Acho que eu não sou tão escritora quanto acreditava ser há uns oito anos.

Entretanto, não sou trouxa de acreditar que admitir tudo isso me deixará mais "solta" para atualizar o Entrelinhas com frequência. Não vai mudar. A diferença é que eu não vou mais aparecer pedindo desculpas por ter dado chá de sumiço, quando não há nenhuma cláusula me obrigando a ser uma escritora assídua que cumpre prazos. Esses prazos não existem aqui. Eu vou, volto, sumo, reapareço, e faço isso no meu ritmo.

Quem quiser reclamar, não pode reclamar. Meu blog, minhas regras.

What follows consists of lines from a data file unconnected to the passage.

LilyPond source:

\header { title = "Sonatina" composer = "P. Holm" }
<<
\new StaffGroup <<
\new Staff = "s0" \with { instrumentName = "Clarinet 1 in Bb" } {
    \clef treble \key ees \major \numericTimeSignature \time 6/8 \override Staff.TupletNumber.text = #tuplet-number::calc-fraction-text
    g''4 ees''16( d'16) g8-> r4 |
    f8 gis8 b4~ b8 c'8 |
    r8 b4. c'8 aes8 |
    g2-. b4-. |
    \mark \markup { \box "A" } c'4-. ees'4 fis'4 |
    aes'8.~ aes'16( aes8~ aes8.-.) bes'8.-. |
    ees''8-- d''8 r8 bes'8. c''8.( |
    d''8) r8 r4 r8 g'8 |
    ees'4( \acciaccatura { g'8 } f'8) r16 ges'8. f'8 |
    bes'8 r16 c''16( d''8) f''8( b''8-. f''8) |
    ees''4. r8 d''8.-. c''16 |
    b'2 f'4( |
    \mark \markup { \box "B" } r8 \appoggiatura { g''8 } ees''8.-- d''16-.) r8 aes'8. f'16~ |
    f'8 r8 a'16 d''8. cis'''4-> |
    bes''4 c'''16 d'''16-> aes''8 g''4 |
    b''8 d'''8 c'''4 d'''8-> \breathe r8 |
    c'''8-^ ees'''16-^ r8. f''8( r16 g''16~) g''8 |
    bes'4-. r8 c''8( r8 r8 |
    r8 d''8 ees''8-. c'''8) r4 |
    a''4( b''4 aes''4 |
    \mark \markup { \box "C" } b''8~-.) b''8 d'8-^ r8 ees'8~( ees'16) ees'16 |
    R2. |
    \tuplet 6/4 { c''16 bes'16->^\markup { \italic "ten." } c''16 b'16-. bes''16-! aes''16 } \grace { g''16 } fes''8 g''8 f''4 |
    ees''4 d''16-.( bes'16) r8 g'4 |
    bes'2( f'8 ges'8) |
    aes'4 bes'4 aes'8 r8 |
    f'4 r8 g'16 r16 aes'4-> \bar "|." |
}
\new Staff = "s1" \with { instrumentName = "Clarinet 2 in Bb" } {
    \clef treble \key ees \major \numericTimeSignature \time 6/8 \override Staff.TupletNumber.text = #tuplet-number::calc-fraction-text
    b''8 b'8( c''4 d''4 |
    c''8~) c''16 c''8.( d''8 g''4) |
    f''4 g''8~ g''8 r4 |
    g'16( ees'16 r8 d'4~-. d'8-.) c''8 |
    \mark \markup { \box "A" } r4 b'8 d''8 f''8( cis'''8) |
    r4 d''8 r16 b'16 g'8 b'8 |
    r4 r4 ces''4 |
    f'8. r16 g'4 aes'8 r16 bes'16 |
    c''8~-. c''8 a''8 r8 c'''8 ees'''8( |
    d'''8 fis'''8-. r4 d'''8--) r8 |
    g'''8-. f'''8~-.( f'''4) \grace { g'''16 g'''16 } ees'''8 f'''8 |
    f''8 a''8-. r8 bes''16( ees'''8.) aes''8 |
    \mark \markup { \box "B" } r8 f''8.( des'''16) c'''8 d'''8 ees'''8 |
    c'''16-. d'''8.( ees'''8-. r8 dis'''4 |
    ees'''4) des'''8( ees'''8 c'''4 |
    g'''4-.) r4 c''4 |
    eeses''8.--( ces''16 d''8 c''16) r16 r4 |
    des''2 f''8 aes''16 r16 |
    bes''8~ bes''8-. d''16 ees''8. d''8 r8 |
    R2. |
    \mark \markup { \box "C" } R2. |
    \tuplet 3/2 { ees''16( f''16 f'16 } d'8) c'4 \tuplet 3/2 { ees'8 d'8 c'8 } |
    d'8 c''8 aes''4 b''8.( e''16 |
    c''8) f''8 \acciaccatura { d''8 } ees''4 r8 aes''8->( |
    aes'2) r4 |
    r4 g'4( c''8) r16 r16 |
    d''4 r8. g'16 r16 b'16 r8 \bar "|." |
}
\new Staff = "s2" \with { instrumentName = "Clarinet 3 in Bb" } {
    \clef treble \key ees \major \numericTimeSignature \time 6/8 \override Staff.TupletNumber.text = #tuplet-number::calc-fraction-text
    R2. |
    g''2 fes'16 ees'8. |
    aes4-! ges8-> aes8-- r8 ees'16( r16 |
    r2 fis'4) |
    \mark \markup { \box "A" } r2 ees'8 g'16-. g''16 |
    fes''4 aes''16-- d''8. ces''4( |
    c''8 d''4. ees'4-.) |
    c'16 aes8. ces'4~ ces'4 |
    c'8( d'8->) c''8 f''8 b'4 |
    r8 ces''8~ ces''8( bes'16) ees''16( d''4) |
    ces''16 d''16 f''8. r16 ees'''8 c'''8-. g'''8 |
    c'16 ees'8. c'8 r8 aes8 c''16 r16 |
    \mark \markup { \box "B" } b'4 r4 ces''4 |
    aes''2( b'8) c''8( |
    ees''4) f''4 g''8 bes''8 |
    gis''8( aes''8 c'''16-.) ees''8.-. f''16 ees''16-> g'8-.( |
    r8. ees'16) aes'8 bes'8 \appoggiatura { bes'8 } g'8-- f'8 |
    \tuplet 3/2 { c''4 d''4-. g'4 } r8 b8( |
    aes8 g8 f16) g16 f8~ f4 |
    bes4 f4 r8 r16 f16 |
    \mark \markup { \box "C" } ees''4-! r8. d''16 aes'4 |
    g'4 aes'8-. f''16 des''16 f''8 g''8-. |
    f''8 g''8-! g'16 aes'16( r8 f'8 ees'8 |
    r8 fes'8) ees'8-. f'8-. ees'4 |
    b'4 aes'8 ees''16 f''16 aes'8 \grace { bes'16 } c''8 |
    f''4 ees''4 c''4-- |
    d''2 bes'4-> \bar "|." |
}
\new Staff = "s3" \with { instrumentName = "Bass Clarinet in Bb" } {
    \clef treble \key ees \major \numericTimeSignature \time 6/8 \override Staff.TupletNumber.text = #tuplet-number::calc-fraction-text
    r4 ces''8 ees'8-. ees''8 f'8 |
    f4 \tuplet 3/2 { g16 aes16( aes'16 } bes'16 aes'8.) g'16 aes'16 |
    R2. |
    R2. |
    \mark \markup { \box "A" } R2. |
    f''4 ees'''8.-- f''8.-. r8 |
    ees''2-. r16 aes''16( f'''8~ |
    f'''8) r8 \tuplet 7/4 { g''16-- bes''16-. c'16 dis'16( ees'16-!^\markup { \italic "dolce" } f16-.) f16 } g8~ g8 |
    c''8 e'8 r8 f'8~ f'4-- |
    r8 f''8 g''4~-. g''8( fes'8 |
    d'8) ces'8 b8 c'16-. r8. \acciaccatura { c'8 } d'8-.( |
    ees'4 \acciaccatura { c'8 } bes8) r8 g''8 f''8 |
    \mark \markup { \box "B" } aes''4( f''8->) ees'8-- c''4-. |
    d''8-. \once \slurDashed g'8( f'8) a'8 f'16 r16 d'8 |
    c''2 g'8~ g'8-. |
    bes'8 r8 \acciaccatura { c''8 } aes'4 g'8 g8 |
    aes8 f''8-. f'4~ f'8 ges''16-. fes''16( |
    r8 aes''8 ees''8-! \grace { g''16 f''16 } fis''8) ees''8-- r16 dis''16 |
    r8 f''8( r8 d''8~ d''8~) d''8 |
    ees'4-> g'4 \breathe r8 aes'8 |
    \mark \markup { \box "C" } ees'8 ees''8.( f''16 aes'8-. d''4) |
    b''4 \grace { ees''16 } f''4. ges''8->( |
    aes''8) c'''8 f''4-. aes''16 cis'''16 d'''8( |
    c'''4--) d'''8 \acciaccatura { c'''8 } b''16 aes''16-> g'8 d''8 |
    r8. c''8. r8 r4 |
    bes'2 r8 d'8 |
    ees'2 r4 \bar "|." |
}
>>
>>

Acho que essa minha mania de encarar a escrita como uma obrigação já me trouxe muita coisa ruim. São dezenas de histórias, contos e fanfics parados por falta de vontade. Se eu não tivesse passado os últimos anos me iludindo de que é necessário escrever, muitos projetos já teriam sido concluídos (no tempo estipulado por mim e controlado por Deus).

(Abrindo um parênteses aqui pra voltar ao tema dos vícios de linguagem. Sei que parece que eu sou tri religiosa por causa das várias referências cristãs ao longo das minhas falas, mas é só mais uma das minhas várias manias. Não tenho religião nenhuma.)

De agora em diante, nada de transformar hobbie em coisa séria. Hobbie é hobbie, coisa séria é coisa séria. Misturar os dois não vai funcionar aqui.

É só isso, mesmo. Espero acabar o post especial do qual falei no último até dezembro, mas acho difícil. Se não rolar, vocês me veem na Retrospectiva 2015 (dois meses, gente. Passou que nem um sopro). See ya.